European equity markets end on a stronger note as a number of Fed speakers hit the wires this afternoon, while we also saw Bank of England Bailey out talking up the inflationary pressures in the UK.
BoE Governor Bailey was out this after talking up inflation as noted earlier. His comments did little boost the pound despite hinting at more rate hikes with comments such as “The current preoccupation is inflation” and “Inflation is unacceptably high”.
He added that the central bank “aim is to bring inflation down to the 2% target” and that “Headline inflation is expected to decrease significantly over the rest of the year.”
Steering away from inflation he added that “Enhanced digitalization should not be used significantly to shift the mix of commercial bank and central bank retail money towards the latter.”
Data earlier today also showed that New York Fed one year ahead expected inflation at the lowest level since April 2021. One year ahead inflation at 3.8% in June versus 4.1% in May, marking the lowest level since April 2021.

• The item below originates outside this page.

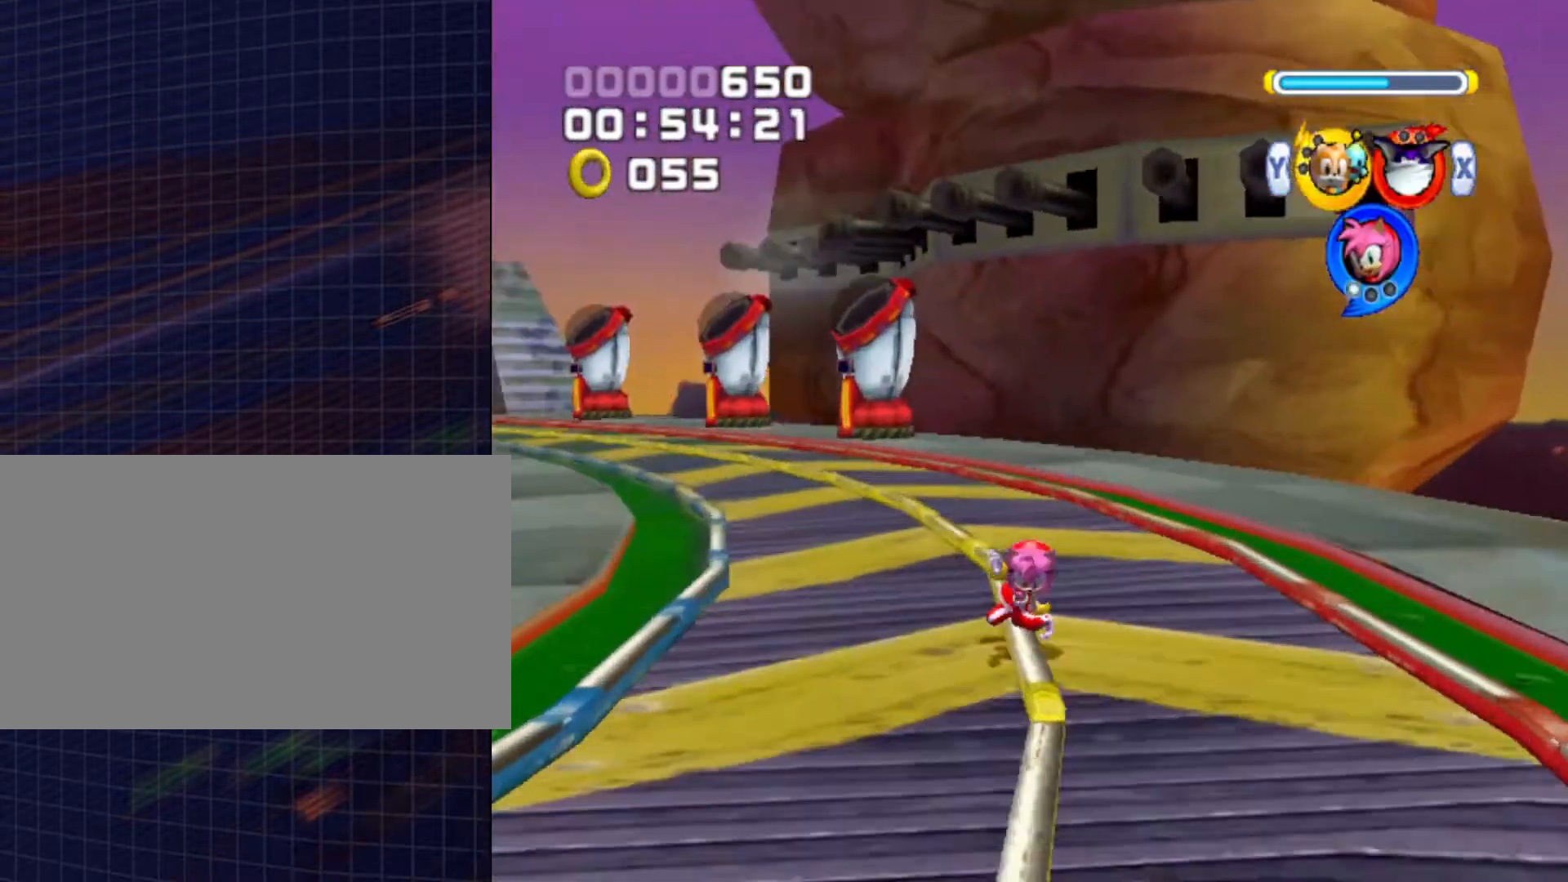
Gameplay with a controller (Nintendo layout); each line is a JSON object with the inputs held at the frame after it. "events" lists button and stick changes between this image and that frame as [ms after this image, input, new state], when the widget could be followed in between. Not read: L3 R3.
{"buttons": [], "left_stick": "center", "right_stick": "center", "events": [[367, "Y", "down"], [400, "left_stick", "center"], [433, "B", "up"], [433, "Y", "up"]]}
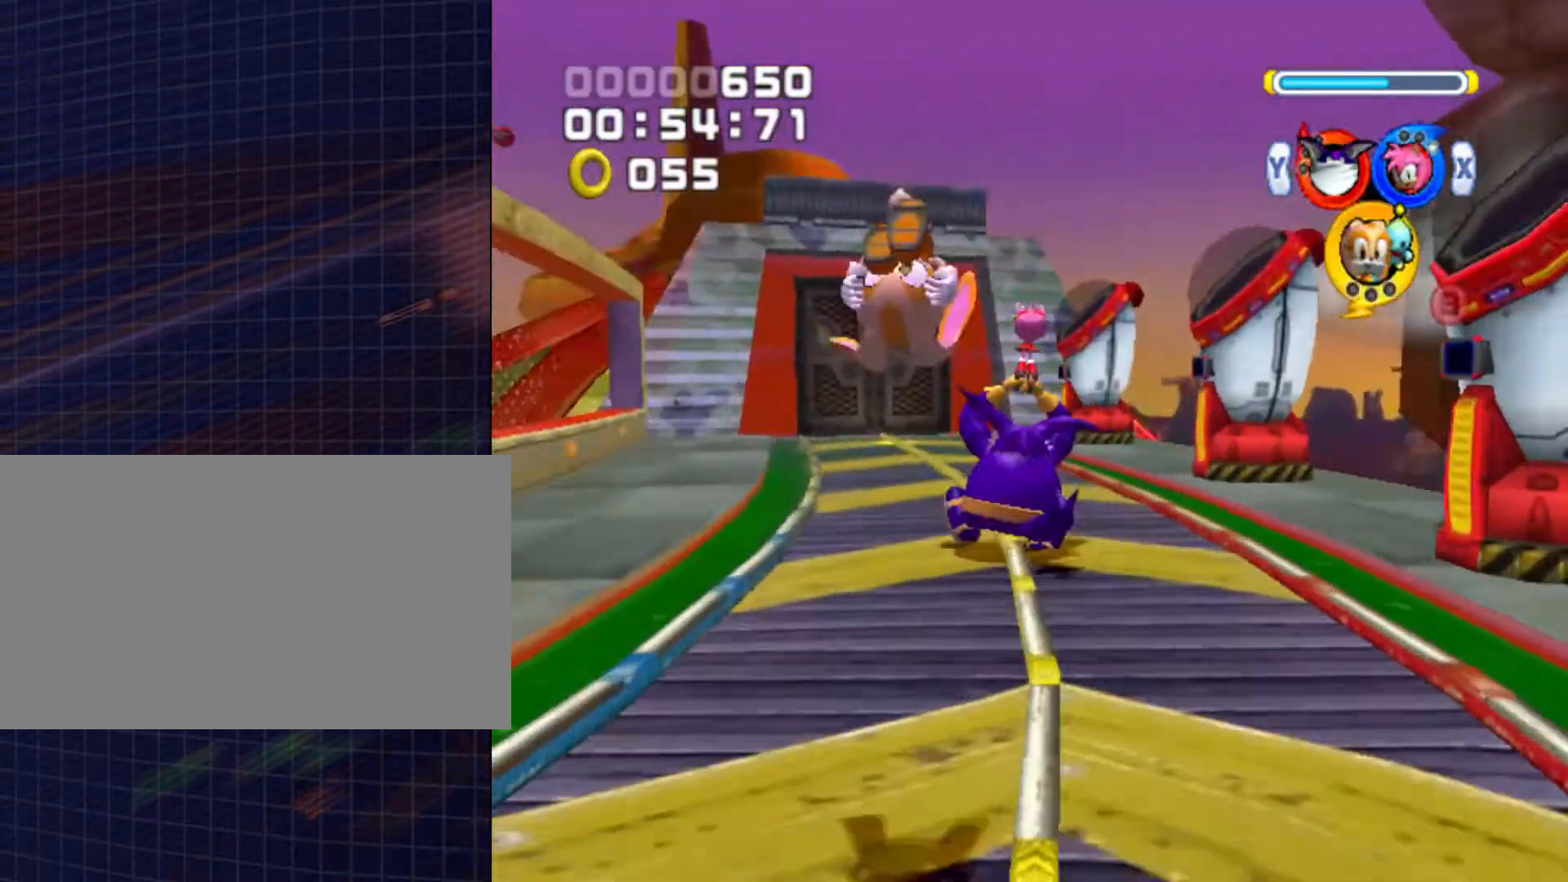
{"buttons": ["A"], "left_stick": "up", "right_stick": "center", "events": [[33, "A", "down"], [233, "left_stick", "up-left"], [367, "left_stick", "up"]]}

Data also showed that 3 year ahead expected inflation unchanged at 3% in June, and 5 year ahead expected inflation at 3% in June versus 2.7% in May. June home price expectations rise to 2.9% in June versus 2.6% in May. This is the highest since July 2022
Fed member Daly also spoke earlier, a notable hawk, she added that “US economic momentum continues to surprise” and the “Need for two more rate hikes this year to lower high inflation amidst a robust labour market.”
We also saw Fed member Mester speaking. Notably inflation was again on the table as Mester said “Fed will need to tighten somewhat further to lower inflation” and “Raising rates again will reduce risk of more action in future.”